Foreign Minister John Baird addresses the United Nations General Assembly.CHIP EAST/Reuters

John Baird, the Minister of Foreign Affairs, was right to forcefully argue against the resolution at the United Nations to grant the Palestinian Authority the status of a non-member observer state. Canada should not, however, close any of its lines of communications with the Palestinians, let alone penalize them by such measures as a closing of the Palestinian mission in Ottawa, which is reportedly among the ominous-sounding "available next steps" that Mr. Baird and his envoys to Israel, the PA and the UN are now considering.

Mr. Baird shares Canada's long-held view that a two-state solution to the Israeli-Palestinian conflict is eminently desirable. But Mahmoud Abbas, the president of the PA, insists on preconditions for negotiations. Meanwhile, the current Israeli government led by Benjamin Netanyahu is doing little to limit Israeli settlements in the West Bank. The upshot is a dangerous impasse.

Moreover, Hamas, which rules Gaza, has not resolved its six-year-old civil war with Fatah, which controls the PA. Half-hearted reconciliation attempts have failed.

All that leaves the Israeli and Palestinian peoples deeply entangled with each other. The PA does not have effective power over much of the territory in question. If and when there is an agreed solution, there will be agreed borders, but these are now missing. The UN resolution's assertion of the borders of 1967 is disconnected from the present reality. "Non-member observer state" sounds innocuous, but a state that is not a state is a slippery, destabilizing element in the international order.

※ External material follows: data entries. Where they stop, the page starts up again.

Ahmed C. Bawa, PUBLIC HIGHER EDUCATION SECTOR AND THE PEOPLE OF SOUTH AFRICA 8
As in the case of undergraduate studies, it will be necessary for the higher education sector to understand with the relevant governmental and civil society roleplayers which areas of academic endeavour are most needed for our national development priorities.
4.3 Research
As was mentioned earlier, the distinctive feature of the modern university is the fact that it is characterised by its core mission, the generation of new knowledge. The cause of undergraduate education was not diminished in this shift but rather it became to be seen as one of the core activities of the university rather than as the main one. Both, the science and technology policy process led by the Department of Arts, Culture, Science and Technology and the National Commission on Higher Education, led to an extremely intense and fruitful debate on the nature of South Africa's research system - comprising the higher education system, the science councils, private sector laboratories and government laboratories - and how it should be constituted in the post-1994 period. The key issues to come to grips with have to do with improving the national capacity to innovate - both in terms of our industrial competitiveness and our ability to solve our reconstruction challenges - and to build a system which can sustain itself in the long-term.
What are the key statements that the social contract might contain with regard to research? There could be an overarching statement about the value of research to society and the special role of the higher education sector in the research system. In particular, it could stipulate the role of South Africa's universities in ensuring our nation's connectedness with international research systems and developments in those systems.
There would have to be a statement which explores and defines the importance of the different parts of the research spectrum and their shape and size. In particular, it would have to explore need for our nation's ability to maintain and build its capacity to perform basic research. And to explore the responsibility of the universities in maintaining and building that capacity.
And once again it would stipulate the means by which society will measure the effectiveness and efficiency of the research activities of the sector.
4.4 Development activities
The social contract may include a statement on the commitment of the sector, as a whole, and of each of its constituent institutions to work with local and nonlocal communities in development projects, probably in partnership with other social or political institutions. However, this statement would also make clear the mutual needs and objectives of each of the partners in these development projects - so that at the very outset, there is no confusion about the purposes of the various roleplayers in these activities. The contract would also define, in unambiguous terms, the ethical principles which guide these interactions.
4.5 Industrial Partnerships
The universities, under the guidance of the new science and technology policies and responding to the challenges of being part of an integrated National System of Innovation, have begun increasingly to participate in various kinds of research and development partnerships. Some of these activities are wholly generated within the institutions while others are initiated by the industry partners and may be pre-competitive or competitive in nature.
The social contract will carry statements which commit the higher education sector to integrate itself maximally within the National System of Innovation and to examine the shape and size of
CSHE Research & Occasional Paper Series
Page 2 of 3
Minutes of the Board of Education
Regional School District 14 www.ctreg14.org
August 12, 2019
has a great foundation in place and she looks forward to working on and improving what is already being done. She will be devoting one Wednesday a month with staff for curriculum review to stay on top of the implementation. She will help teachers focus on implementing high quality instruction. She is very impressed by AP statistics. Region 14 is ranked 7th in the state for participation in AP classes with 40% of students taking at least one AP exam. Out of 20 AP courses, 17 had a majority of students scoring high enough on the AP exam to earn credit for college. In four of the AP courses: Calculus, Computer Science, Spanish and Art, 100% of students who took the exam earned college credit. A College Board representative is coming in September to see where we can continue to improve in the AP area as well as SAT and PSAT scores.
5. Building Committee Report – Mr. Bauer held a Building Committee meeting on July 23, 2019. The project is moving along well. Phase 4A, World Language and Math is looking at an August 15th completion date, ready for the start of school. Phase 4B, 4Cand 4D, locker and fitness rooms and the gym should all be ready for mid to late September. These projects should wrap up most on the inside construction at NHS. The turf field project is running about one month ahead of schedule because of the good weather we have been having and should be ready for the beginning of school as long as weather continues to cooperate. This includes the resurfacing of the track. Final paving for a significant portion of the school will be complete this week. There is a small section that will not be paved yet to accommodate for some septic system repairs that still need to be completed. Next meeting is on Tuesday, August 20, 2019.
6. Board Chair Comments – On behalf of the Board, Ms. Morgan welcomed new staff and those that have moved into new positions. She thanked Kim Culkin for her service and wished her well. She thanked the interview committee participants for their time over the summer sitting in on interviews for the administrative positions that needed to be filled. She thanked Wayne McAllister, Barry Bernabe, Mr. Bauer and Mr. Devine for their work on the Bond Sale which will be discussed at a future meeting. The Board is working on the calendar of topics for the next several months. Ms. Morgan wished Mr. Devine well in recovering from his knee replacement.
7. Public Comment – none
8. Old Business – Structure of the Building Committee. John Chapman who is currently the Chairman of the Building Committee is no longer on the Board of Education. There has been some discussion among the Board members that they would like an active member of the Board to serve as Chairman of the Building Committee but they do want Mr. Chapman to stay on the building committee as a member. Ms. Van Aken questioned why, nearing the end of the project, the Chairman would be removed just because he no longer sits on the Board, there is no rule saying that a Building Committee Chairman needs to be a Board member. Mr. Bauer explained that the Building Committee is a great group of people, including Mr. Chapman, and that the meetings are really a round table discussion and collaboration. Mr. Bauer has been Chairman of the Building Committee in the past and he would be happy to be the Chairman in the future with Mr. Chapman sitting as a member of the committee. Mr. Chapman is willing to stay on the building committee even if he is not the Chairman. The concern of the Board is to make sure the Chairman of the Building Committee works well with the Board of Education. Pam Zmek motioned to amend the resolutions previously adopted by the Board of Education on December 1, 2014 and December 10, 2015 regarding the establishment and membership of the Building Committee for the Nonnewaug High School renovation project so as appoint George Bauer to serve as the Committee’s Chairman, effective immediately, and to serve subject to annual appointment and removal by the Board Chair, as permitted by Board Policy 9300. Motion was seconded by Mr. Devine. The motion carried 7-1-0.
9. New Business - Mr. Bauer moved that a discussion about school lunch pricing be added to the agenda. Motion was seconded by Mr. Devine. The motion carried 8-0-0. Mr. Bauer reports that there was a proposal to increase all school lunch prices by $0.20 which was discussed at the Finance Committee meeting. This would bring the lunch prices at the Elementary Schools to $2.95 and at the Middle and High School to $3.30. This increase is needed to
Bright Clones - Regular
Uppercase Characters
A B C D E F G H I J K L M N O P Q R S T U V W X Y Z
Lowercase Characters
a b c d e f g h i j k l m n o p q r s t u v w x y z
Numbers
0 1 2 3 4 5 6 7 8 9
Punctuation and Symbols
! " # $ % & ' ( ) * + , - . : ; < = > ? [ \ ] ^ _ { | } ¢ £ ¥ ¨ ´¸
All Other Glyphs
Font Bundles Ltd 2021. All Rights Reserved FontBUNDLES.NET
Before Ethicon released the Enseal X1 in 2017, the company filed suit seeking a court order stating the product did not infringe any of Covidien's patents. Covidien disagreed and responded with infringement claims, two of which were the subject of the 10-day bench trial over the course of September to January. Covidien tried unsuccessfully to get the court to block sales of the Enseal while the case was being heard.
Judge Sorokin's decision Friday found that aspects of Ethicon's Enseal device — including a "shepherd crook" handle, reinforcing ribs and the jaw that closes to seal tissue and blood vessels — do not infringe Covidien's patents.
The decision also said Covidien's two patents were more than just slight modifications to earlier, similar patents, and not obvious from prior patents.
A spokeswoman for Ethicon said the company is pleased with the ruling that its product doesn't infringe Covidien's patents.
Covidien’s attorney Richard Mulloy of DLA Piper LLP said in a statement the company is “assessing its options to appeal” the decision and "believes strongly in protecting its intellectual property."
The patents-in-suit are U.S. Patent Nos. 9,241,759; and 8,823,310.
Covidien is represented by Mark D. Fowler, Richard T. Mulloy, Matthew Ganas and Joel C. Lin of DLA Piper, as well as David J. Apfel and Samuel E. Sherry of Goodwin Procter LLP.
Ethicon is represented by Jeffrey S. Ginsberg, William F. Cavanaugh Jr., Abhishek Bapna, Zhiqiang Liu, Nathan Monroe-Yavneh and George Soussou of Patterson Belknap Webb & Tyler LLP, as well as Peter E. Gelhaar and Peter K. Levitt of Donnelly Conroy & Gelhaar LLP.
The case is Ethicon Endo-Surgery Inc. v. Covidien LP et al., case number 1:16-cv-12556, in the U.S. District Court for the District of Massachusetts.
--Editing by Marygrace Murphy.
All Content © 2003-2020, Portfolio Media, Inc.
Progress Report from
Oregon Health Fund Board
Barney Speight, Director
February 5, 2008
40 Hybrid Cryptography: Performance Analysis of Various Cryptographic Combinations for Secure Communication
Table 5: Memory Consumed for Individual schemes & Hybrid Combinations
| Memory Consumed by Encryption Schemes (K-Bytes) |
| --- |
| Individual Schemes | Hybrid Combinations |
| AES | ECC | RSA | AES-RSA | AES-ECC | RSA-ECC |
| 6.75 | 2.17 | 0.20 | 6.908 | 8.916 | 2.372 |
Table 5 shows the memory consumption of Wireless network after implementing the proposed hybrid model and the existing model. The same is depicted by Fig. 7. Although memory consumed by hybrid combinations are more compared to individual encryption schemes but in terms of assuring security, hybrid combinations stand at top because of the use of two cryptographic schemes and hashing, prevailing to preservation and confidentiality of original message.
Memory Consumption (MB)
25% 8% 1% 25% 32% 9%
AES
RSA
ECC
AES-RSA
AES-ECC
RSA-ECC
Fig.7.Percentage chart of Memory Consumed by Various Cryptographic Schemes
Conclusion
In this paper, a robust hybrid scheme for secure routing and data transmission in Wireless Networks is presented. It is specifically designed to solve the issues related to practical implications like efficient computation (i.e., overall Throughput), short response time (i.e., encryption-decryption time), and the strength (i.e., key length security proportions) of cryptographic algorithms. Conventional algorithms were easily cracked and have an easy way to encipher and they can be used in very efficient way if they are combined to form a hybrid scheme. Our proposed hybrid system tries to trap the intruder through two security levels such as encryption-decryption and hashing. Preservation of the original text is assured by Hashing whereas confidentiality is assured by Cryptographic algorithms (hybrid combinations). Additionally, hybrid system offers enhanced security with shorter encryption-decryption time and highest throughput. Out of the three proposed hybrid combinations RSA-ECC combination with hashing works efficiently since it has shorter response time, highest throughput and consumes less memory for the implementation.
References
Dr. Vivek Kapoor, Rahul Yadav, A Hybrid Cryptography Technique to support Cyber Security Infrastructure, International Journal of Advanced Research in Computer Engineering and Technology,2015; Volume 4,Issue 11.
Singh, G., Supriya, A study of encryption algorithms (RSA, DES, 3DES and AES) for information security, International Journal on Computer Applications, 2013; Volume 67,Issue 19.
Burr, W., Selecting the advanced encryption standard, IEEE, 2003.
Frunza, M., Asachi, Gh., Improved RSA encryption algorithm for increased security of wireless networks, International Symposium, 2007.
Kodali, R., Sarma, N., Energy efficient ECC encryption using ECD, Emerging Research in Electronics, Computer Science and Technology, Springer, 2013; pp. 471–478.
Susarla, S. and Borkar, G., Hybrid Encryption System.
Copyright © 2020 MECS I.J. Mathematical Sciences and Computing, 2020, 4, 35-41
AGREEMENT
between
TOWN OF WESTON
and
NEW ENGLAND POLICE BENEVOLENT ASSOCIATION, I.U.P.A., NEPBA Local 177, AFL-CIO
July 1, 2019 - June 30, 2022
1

It is unreasonable, however, to retaliate against the Palestinians for pursuing their aspirations for statehood, which in themselves are legitimate. The PA's current method of seeking a nation-state through an artificial construct in a resolution passed at Turtle Bay, Manhattan, N.Y., is flawed, but entirely understandable.

The presence of Palestinian missions in capital cities such as Ottawa should be encouraged. All contexts for mutual persuasion should be kept open; better that than the violent alternative, which is represented by Hamas. Aid should not be reduced as a punishment.

Mr. Baird, having dramatically summoned home Canada's representatives from Tel Aviv, Ramallah and the UN, should come down from his high horse and return to the hard, slow work of fostering progress toward a two-state solution.